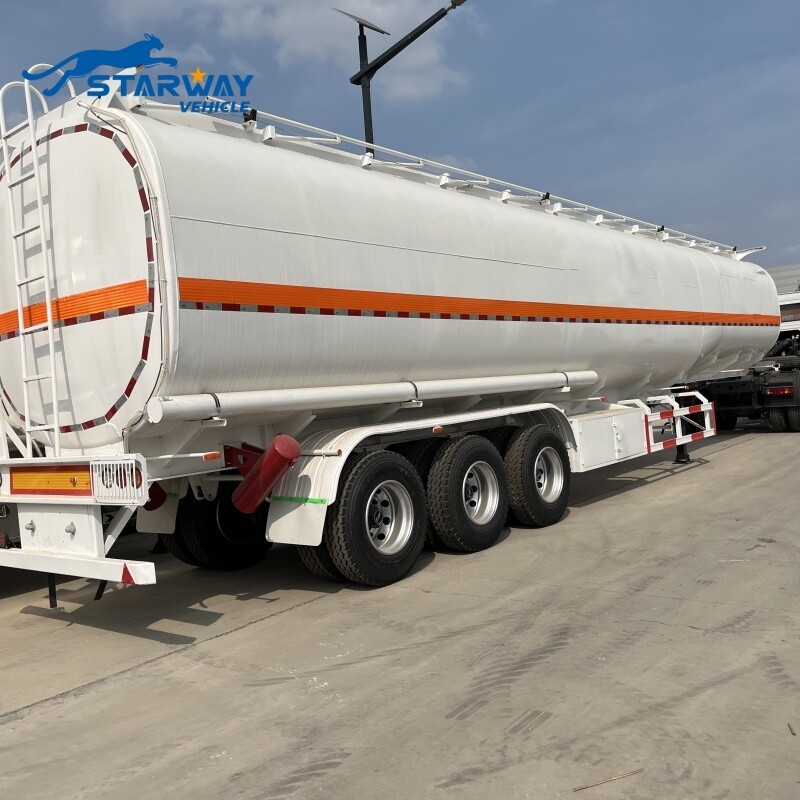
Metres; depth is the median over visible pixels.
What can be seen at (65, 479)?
reflective plate
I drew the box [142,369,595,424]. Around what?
pipe
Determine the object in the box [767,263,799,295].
building
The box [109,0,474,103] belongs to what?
cloud
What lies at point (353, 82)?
lamp post
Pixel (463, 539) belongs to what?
wheel
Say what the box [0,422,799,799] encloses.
concrete pavement
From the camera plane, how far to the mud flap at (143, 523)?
5.48 m
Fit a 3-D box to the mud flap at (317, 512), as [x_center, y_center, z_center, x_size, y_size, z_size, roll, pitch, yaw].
[-0.627,0.632,4.834,0.554,0.474,0.076,-3,2,39]
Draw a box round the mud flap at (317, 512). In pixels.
[265,492,328,546]
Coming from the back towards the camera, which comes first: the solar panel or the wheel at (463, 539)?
the solar panel
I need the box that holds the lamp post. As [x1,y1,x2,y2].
[344,0,466,155]
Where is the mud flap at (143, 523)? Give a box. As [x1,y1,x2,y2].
[136,495,177,533]
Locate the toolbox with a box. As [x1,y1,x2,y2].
[570,406,647,470]
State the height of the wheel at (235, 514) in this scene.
0.896 m
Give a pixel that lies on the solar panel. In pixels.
(381, 31)
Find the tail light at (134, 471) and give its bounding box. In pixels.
[90,457,145,503]
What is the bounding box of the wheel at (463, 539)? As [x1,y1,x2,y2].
[425,432,508,552]
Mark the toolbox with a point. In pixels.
(623, 417)
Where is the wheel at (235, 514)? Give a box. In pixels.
[171,485,270,569]
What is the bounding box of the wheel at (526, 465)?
[504,425,571,527]
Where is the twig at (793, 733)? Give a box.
[787,722,796,735]
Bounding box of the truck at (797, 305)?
[681,277,799,430]
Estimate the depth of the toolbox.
7.69 m
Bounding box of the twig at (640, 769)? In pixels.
[573,768,644,791]
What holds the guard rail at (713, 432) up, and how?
attached to the tanker trailer
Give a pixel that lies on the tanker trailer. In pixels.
(562, 274)
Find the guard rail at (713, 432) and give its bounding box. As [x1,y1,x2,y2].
[643,394,717,459]
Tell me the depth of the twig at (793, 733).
2.95 m
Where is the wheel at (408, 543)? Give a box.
[320,449,427,586]
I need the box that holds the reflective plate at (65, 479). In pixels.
[8,466,91,494]
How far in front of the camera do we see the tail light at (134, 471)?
4.14 m
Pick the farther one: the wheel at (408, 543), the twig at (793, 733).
the wheel at (408, 543)
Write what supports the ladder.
attached to the tanker trailer
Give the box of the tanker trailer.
[0,79,765,600]
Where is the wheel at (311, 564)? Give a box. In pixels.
[297,542,347,580]
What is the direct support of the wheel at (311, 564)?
attached to the tanker trailer
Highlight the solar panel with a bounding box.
[335,8,390,35]
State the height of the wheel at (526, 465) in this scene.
0.869 m
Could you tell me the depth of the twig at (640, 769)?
2.71 m
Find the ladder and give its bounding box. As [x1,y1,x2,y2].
[0,74,61,460]

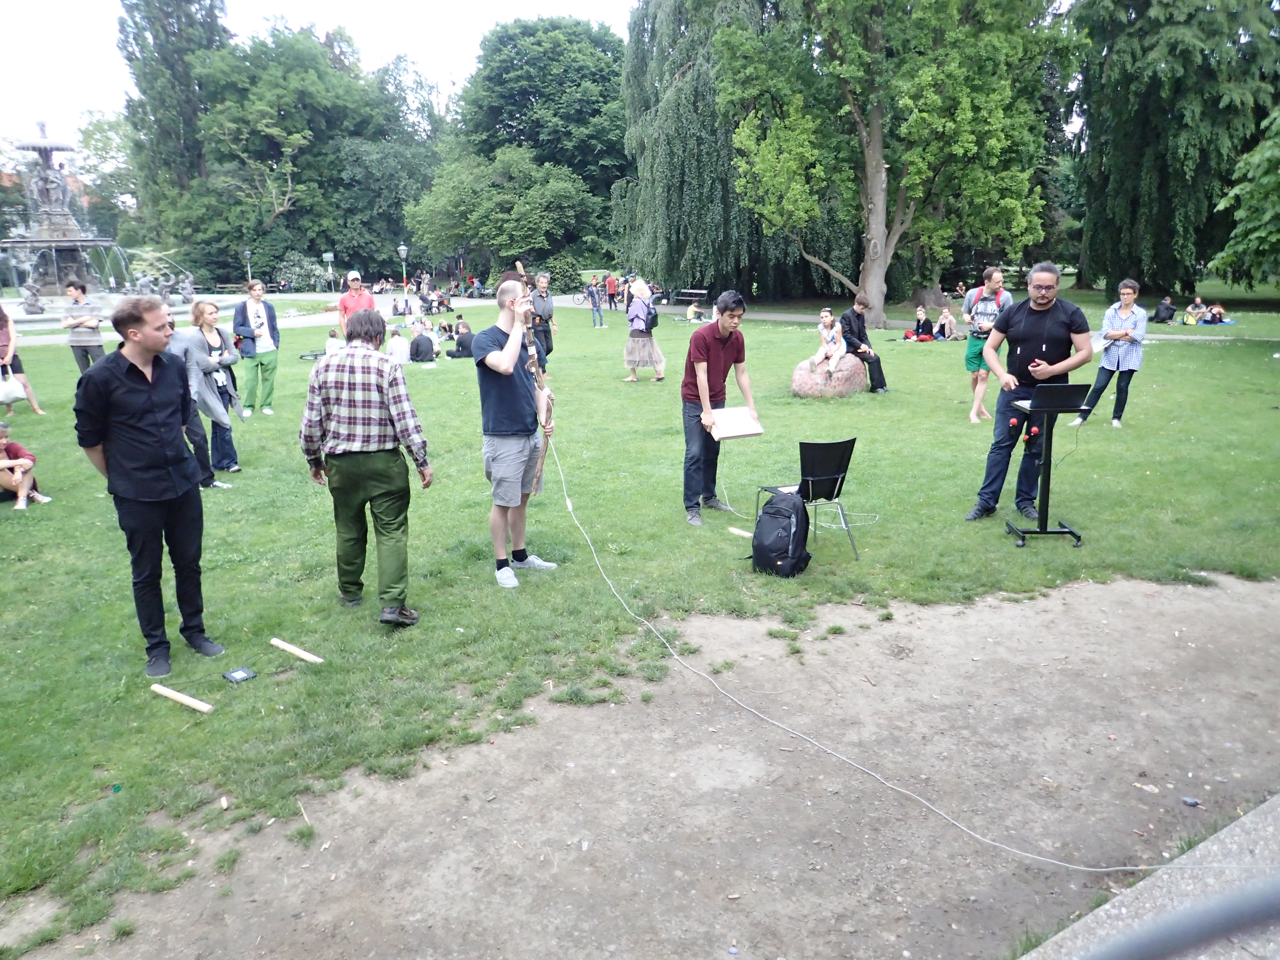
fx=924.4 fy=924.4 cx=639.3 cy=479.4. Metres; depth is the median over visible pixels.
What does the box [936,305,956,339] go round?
person
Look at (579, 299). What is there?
bicycle
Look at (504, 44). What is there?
tree
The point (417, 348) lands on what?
person
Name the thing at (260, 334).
woman
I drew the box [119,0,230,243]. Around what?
tree
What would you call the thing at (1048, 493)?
music stand
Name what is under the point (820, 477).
chair
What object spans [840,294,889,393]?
man
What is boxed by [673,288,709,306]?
bench
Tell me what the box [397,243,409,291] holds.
lamp post
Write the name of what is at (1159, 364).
lawn
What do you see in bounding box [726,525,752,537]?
wooden stick
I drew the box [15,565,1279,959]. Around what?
dirt ground
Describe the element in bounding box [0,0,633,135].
sky
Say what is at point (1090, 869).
cable
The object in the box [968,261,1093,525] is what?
man
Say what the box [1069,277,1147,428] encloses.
woman
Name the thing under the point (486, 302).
path
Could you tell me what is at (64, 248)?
fountain
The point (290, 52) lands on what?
tree
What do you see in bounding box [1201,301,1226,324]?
person
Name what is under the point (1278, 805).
pavement
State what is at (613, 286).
person
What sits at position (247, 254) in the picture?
lamp post
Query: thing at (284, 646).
wooden stick
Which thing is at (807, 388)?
boulder
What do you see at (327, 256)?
sign
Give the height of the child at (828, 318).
0.909 m
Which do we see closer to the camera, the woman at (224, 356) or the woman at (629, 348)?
the woman at (224, 356)
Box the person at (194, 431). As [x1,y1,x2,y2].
[164,315,223,489]
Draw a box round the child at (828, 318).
[810,306,846,376]
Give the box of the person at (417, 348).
[408,321,436,362]
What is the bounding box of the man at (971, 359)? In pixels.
[960,265,1010,424]
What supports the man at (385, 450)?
on the lawn at (1159, 364)
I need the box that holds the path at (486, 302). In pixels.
[2,292,1263,343]
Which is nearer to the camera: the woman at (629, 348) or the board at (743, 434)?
the board at (743, 434)
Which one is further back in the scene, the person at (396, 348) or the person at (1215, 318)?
the person at (1215, 318)
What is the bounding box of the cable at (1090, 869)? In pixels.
[538,424,1199,869]
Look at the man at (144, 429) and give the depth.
4.33 m
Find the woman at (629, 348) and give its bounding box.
[622,278,666,382]
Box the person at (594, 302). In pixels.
[587,276,604,326]
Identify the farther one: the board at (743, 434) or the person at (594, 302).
the person at (594, 302)
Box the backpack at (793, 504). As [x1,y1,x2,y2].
[750,487,811,577]
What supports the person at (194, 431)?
on the lawn at (1159, 364)
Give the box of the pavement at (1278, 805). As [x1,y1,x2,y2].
[1015,792,1279,959]
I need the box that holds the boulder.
[791,353,867,397]
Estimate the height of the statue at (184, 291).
1.390 m
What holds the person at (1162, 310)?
on the lawn at (1159, 364)
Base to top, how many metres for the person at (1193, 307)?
0.821 m
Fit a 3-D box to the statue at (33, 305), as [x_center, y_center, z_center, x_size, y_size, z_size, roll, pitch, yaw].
[-21.911,-6.568,33.338,0.792,1.385,0.804,2,15,9]
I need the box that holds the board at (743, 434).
[706,405,764,440]
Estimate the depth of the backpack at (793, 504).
5.62 m
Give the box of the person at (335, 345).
[324,328,344,355]
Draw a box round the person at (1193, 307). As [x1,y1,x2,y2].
[1182,296,1206,324]
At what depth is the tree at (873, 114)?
23.65 m
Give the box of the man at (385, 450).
[295,308,432,624]
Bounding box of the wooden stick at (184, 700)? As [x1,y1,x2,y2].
[149,683,214,712]
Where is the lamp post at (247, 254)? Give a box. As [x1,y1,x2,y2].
[242,248,253,282]
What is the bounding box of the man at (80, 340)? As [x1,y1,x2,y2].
[62,277,104,373]
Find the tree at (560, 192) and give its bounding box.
[404,146,602,281]
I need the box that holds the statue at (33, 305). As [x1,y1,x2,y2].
[20,278,44,315]
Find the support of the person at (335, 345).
on the lawn at (1159, 364)
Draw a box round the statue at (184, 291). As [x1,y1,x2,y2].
[177,272,195,301]
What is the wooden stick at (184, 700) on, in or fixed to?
on the lawn at (1159, 364)
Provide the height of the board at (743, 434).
0.192 m
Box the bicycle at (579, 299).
[570,287,589,305]
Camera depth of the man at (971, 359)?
10.31 m
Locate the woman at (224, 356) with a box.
[185,297,243,479]
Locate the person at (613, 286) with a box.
[605,273,619,307]
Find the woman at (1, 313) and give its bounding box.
[0,303,44,415]
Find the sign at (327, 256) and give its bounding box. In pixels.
[322,252,334,293]
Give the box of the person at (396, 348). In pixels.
[385,326,412,364]
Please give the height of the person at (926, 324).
0.841 m
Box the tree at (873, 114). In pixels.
[714,0,1075,330]
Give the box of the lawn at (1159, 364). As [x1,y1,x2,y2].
[0,280,1279,950]
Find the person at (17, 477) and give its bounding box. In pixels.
[0,423,51,510]
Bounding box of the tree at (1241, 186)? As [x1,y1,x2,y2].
[1211,105,1279,290]
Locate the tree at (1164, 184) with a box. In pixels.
[1069,0,1279,299]
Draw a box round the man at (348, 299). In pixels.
[337,270,376,337]
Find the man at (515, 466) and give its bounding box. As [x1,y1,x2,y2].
[473,275,559,586]
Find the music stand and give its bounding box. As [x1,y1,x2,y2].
[1008,390,1096,545]
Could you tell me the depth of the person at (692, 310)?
31.03 m
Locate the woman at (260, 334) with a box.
[231,278,280,416]
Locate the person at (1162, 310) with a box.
[1152,295,1176,323]
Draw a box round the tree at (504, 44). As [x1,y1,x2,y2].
[452,15,632,270]
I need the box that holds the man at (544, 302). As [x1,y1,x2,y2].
[527,271,555,371]
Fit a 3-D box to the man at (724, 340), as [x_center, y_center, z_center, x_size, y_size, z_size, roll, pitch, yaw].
[0.543,-0.545,6.832,0.616,1.647,0.587,-9,16,-29]
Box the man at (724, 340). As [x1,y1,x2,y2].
[680,290,755,525]
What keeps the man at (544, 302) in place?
on the lawn at (1159, 364)
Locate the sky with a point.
(96, 79)
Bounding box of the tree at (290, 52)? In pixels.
[183,16,438,287]
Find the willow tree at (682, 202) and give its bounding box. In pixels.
[612,0,862,303]
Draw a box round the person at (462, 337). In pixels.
[446,319,474,357]
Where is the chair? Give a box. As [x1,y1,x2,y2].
[757,436,858,564]
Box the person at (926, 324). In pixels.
[912,307,935,339]
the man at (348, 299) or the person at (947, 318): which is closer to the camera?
the man at (348, 299)
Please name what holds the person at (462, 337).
on the lawn at (1159, 364)
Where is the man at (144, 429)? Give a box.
[68,290,225,677]
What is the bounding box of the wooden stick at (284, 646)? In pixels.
[270,637,323,663]
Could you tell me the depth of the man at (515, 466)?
5.45 m
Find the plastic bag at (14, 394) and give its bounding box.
[0,368,26,403]

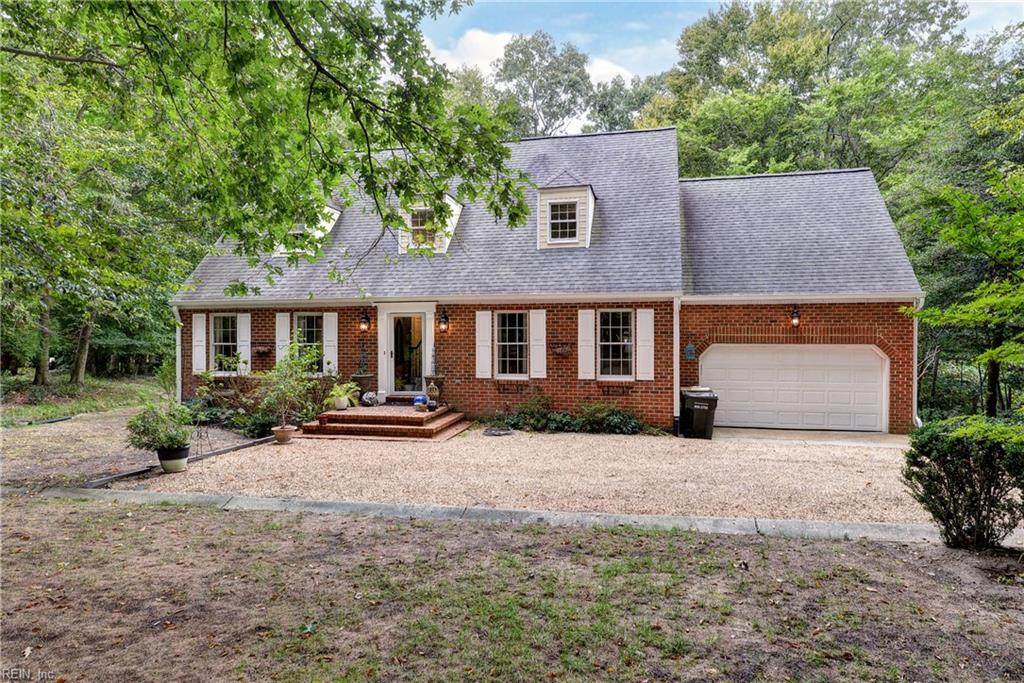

☆ ☆ ☆ ☆

■ What you are asked to do: Scan the material for lines with the word "visible", and copy each line you find.

■ Finished exercise:
Metres; depth is the median over visible pixels.
fx=924.4 fy=924.4 cx=639.3 cy=479.4. Metres; depth is the median over visible pixels.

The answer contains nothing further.